A. annua and A. afra infusions are polytherapies with better outcomes than ASAQ against malaria. In contrast to ASAQ, both Artemisias appeared to break the cycle of malaria by eliminating gametocytes. This study merits further investigation for possible inclusion of Artemisia tea infusions as an alternative for fighting and eradicating malaria.
先前的小规模临床试验表明,青蒿和黄花蒿的输注液、煎剂、胶囊或片剂价格低廉、使用方便且对治疗疟疾感染有效。在刚果民主共和国基利马区的一项更大规模试验中,我们旨在证明青蒿和/或黄花蒿输注液在治疗疟疾方面优于(或至少等同于)青蒿琥酯-阿莫地喹(ASAQ)。

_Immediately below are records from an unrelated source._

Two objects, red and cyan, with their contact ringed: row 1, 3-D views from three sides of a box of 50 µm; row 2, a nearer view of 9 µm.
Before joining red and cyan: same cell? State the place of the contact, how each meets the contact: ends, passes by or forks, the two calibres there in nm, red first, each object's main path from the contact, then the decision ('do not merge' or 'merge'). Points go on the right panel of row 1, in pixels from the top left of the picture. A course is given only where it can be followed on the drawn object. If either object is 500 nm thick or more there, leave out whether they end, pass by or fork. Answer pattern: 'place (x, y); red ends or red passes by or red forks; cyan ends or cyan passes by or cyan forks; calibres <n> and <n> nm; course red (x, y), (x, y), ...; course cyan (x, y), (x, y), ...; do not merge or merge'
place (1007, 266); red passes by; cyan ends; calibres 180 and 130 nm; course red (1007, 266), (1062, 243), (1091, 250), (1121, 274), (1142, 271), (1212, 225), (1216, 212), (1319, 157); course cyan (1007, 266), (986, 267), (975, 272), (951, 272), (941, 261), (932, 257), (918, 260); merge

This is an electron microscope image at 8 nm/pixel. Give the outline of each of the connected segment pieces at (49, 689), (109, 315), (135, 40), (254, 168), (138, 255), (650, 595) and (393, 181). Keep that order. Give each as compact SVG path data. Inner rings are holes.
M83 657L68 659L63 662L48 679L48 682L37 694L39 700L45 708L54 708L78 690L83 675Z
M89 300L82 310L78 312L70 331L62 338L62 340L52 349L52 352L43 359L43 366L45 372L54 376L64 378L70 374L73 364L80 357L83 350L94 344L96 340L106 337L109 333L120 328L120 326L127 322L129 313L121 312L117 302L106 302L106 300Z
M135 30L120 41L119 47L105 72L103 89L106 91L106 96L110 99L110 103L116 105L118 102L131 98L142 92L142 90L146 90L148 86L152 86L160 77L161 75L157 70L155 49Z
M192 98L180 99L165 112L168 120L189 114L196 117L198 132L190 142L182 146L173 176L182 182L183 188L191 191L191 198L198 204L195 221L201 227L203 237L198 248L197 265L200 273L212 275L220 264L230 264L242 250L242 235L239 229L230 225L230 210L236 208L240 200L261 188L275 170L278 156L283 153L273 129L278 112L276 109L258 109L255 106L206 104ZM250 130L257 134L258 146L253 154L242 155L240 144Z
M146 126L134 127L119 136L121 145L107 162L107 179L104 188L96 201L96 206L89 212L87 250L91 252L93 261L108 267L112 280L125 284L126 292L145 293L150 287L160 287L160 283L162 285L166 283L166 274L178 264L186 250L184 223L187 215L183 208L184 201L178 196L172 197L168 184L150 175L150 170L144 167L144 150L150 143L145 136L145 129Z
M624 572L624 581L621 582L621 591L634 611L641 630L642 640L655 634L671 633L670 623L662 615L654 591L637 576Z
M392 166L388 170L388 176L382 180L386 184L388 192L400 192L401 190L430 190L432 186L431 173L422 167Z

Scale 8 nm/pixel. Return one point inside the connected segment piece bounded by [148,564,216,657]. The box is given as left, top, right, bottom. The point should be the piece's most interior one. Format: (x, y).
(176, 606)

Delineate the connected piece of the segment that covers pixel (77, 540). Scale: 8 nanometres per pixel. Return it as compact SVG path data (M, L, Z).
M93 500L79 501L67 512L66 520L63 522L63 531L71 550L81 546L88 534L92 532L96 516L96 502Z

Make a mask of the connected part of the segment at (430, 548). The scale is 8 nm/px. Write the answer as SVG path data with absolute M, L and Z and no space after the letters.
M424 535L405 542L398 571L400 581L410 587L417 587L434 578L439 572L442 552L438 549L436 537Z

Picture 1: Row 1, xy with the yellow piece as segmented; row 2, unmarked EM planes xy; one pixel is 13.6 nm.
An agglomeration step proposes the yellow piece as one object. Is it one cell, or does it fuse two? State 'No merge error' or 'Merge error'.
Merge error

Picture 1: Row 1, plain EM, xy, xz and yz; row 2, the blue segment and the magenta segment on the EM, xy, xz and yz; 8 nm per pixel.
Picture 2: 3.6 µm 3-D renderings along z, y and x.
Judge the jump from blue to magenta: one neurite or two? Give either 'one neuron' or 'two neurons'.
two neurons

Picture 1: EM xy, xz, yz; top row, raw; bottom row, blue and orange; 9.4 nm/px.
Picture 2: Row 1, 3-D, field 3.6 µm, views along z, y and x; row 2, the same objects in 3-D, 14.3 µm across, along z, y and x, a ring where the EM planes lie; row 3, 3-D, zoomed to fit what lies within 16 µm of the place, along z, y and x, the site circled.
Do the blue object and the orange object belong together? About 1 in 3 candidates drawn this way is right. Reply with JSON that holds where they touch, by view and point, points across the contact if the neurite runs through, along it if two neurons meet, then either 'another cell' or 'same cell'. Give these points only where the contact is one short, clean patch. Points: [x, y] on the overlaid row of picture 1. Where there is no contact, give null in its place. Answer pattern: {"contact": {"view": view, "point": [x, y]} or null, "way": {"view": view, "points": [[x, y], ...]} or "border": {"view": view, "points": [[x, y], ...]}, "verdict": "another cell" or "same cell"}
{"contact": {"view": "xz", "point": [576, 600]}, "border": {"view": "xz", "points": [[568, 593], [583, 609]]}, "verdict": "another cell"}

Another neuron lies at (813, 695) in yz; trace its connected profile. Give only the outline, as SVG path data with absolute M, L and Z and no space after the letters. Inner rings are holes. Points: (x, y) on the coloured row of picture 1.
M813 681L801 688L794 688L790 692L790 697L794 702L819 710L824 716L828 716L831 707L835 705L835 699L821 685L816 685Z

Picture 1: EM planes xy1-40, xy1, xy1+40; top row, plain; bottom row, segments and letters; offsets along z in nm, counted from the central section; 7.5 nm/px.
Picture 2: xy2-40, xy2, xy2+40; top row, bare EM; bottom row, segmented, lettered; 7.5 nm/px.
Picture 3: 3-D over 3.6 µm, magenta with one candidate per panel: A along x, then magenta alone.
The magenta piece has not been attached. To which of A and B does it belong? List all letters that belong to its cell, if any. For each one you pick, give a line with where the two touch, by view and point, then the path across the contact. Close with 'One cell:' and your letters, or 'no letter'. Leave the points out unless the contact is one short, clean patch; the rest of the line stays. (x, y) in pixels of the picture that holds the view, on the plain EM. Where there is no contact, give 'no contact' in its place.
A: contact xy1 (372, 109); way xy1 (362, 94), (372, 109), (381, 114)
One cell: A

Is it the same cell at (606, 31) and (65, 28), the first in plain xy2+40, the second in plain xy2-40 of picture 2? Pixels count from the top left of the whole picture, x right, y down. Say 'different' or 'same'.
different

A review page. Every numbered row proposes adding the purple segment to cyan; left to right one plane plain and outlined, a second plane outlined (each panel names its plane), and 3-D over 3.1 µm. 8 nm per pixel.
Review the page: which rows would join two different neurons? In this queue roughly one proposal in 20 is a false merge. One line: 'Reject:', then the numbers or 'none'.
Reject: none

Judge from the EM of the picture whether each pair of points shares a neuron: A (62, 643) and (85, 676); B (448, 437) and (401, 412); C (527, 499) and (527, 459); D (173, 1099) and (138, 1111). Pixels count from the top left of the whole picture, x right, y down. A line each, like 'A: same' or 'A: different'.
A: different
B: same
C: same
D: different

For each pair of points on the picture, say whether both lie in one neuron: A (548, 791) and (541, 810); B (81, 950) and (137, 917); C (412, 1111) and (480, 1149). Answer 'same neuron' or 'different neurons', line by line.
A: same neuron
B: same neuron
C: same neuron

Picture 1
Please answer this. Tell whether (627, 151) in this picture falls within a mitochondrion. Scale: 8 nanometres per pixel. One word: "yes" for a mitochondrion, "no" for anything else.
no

一项双盲、随机临床试验纳入了 957 例疟疾感染患者,分为两个治疗组:ASAQ 治疗组 472 例,青蒿治疗组 471 例(青蒿 248 例,黄花蒿 223 例),直至试验结束。ASAQ 治疗组患者按制造商的规定进行治疗,青蒿治疗组患者每天接受 1 升干叶/小枝输注液治疗 7 天;两组均进行 28 天随访。用显微镜测量寄生虫血症和配子体,并对各年龄组和性别组的结果进行统计学比较。
黄花蒿中的青蒿素含量可以忽略不计,但患者的治疗反应与青蒿治疗组相似;滋养体在 24 小时后清除,但在 ASAQ 治疗组需要长达 14 天才能清除。D28 定义为无寄生虫血症的治愈率为儿科患者 82%、91%和 50%,分别为黄花蒿、青蒿和 ASAQ;而对于成年患者,治愈率分别为 91%、100%和 30%。ASAQ 组的退热时间为 48 小时,而青蒿组为 24 小时。从 D14 至 28 天,没有青蒿治疗组患者的显微镜可检测到配子体,而在 ASAQ 治疗组仍有 10 名患者为配子体携带者。在 ASAQ 组中,女性比男性更有可能成为配子体携带者,但在青蒿组中没有影响。青蒿琥酯治疗组的血红蛋白在 D1 后保持在 11g/dl 不变,而青蒿琥酯和 ASAQ 组的血红蛋白则降至 9-9.5g/dl。只有 5.0%的青蒿治疗组患者报告有不良反应,而 ASAQ 组为 42.8%。
青蒿和黄花蒿输注液是一种多疗法,对疟疾的疗效优于 ASAQ。与 ASAQ 相反,青蒿和黄花蒿似乎都通过消除配子体来打破疟疾循环。这项研究值得进一步研究,可能将青蒿茶输注液作为一种替代方案,用于对抗和消除疟疾。